[Saved entries]
-- Opening Marker --

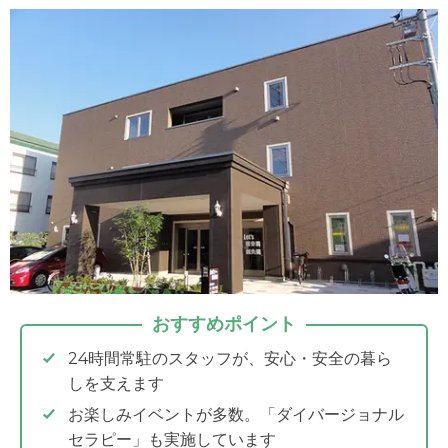
おすすめポイント
24時間常駐のスタッフが、安心・安全の暮ら
しを支えます
お楽しみイベントが多数。「ダイバージョナル
セラピー」も実施しています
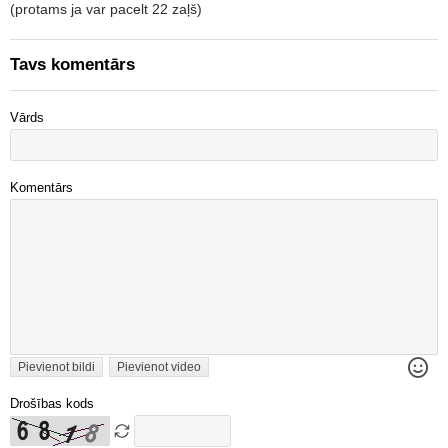
(protams ja var pacelt 22 zaļš)
Tavs komentārs
Vārds
Komentārs
Pievienot bildi
Pievienot video
Drošības kods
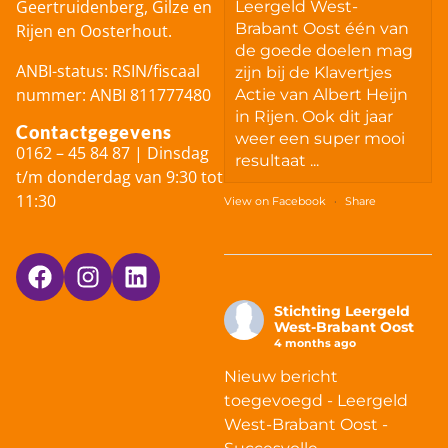
Geertruidenberg, Gilze en
Leergeld West-
Brabant Oost één van
Rijen en Oosterhout.
de goede doelen mag
ANBI-status: RSIN/fiscaal
zijn bij de Klavertjes
nummer: ANBI 811777480
Actie van Albert Heijn
in Rijen. Ook dit jaar
Contactgegevens
weer een super mooi
0162 – 45 84 87 | Dinsdag
resultaat ...
t/m donderdag van 9:30 tot
11:30
View on Facebook
·
Share
Stichting Leergeld
West-Brabant Oost
4 months ago
Nieuw bericht
toegevoegd - Leergeld
West-Brabant Oost -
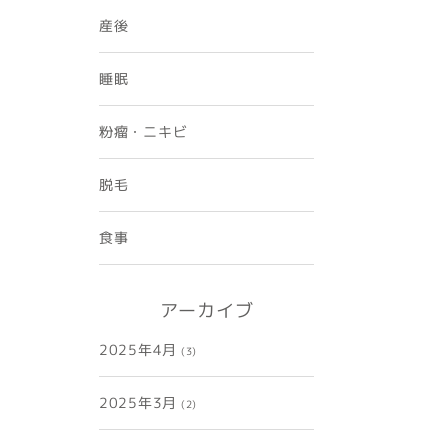
産後
睡眠
粉瘤・ニキビ
脱毛
食事
アーカイブ
2025年4月
(3)
2025年3月
(2)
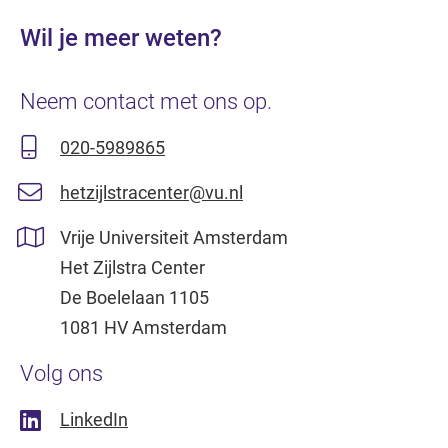
Wil je meer weten?
Neem contact met ons op.
020-5989865
hetzijlstracenter@vu.nl
Vrije Universiteit Amsterdam
Het Zijlstra Center
De Boelelaan 1105
1081 HV Amsterdam
Volg ons
LinkedIn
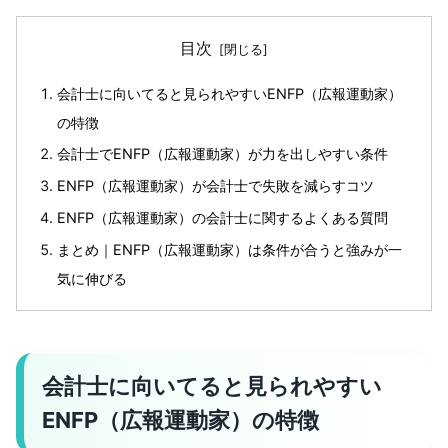
目次
会計士に向いてると見られやすいENFP（広報運動家）
の特徴
会計士でENFP（広報運動家）が力を出しやすい条件
ENFP（広報運動家）が会計士で失敗を減らすコツ
ENFP（広報運動家）の会計士に関するよくある質問
まとめ｜ENFP（広報運動家）は条件が合うと強みが一
気に伸びる
会計士に向いてると見られやすい
ENFP（広報運動家）の特徴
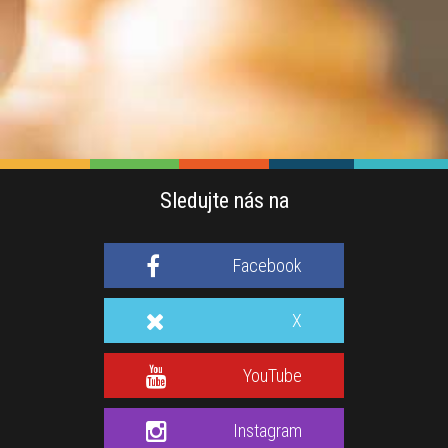
Sledujte nás na
Facebook
X
YouTube
Instagram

-- Closing Marker --

• EXERCISE REQUIREMENTS
Reply with nothing but the count of lines in the entries above that contain "West".

• THE COMPLETED TASK
3